The Future Of Retail Explored
By Michael Ellis, Co-Founder, Managing Principal, 5+Design
With the onset of internet shopping, and the subsequent pressure on physical stores to compete, the retail industry has seen a large number of long term trends emerge from out of this dichotomy. This is easily seen in the rise of emphasis placed on value and luxury as the two dominant sectors in retail.
But one trend more hotly contested and trail blazing is the power of brands (and collections of brands), and the pressure these brands are putting on retail developers to ensure that their interests are being represented. It’s long since known that developers have held the majority of the decision-making power, allotting the last say in what takes place within their retail spaces largely to themselves.
This power structure is seemingly getting turned on its ear as the power that individual retailers are yielding grows in strength. Herein lies the precipice of the future of retail. This future will be about convergence — bringing together the powerful new forces unleashed by the internet with more local, more competitive, and highly customer-focused physical retail environments.
From the design point, the future will look like a mash-up of national retailers and unique local stores, harkening back to the duality of value and luxury. Retail’s future will interlace together the very fundamentals of good design where the driving point is on delivering greater convenience and a more fulfilling shopping experience.
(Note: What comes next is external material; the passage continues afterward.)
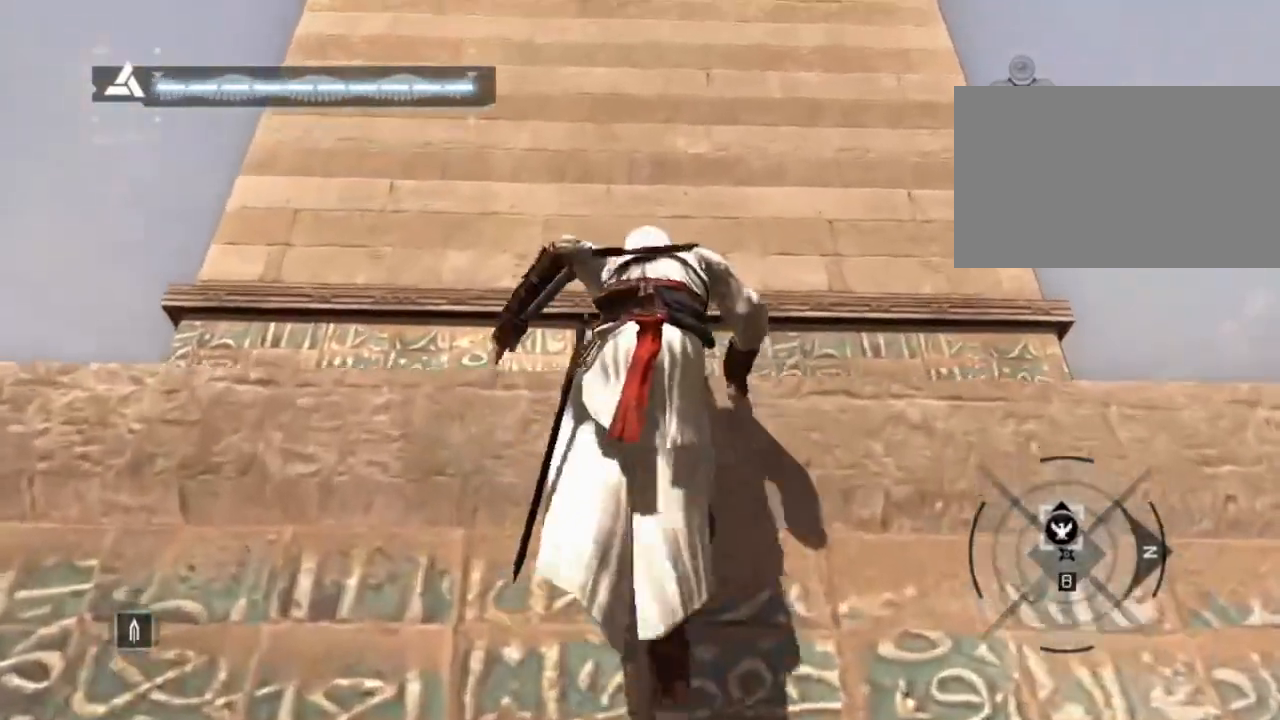
{"keys": ["shift", "space", "w"], "mouse": [], "events": []}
Fundamental change, exacerbated by the internet, is affecting the retail industry and that is neither a surprise nor an understatement. This is exemplified by the amount of online shopping that has grown in the last several years and is projected to become even stronger in the years to come — particularly in Asian countries. This trend has created a certain amount of concern amongst shopping center developers due to the fear that traditional retail is under attack. Internet experts like Marc Andreessen help to build this concern with their predictions about the death of traditional retail, even though e-Commerce is still far behind traditional retail in terms of sales.